You could also say that the fact that the Igbos did not refer to this act may suggest it wasn’t a big deal and that they gave it tacit approval. Not really: the fact that they didn’t mention it points more to great disapproval. Igbos try to distance themselves with acts that they consider unspeakable and abominations. Incest is an abomination in Igboland and like homosexuality, it is not named and not referenced. That could mean it is not worthy of recognition in whatever guise.

5. Igbo traditionalists today do not agree with homosexuality. If we argue that the rejection of same-sex unions in Igboland is a creation of Judeo-Christian values imported into the country from the late nineteenth century, that leaves us with the traditionalists. They do not go to church or worship a foreign God. We call them pagans but they are the people who worship the gods of our forefathers, they are the custodians of our cultural past.

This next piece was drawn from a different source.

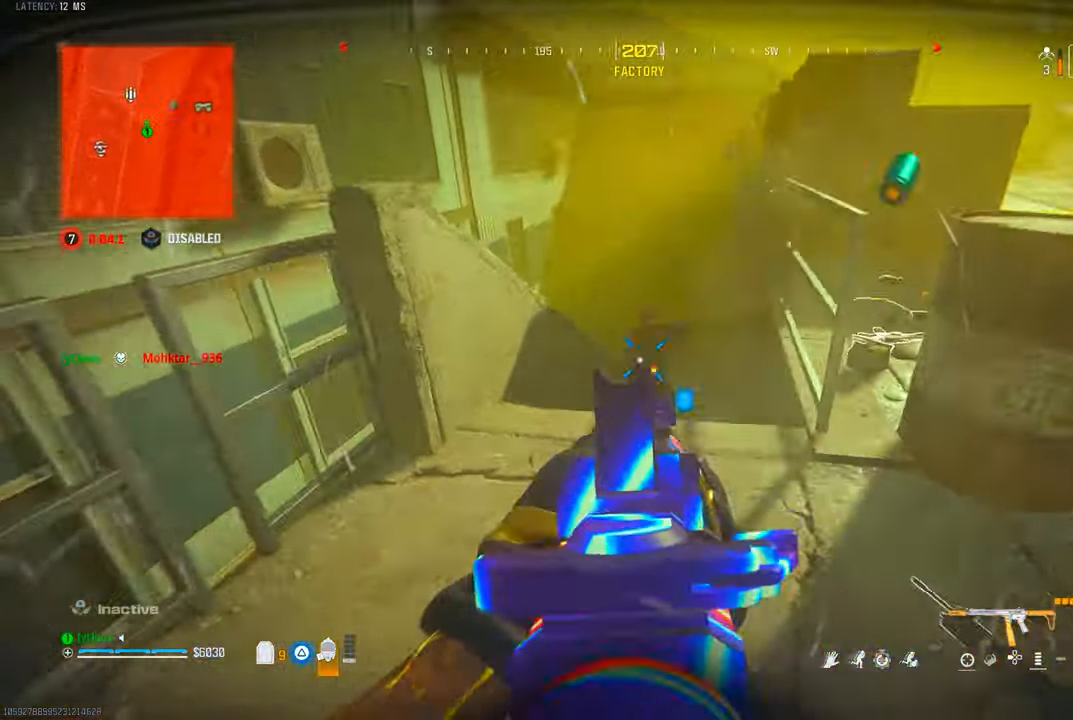
{"dt_ms": 500, "buttons": ["CROSS", "L1", "R1"], "left_stick": "down-right", "right_stick": "down-left", "events": [[133, "right_stick", "center"], [167, "left_stick", "down-right"], [200, "right_stick", "down"], [450, "right_stick", "down-left"], [467, "CROSS", "down"]]}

For the purpose of this research, I contacted a few of these traditional worshippers and they have one response towards same-sex unions and acts – scorn.

To close…

By the information we know on traditional Igbo thoughts about sex and sexuality, on traditional Igbo conservative sex life and an absence of drive to explore, on Igbo zero reference of it, on traditional Igbo tendency to call anything relatively unnatural a taboo, and by the words of Igbo traditionalists today, homosexuality is a strange act among Igbos. While an Igbo woman can get a wife under special circumstances, sex between people of the same sex is un-Igbo.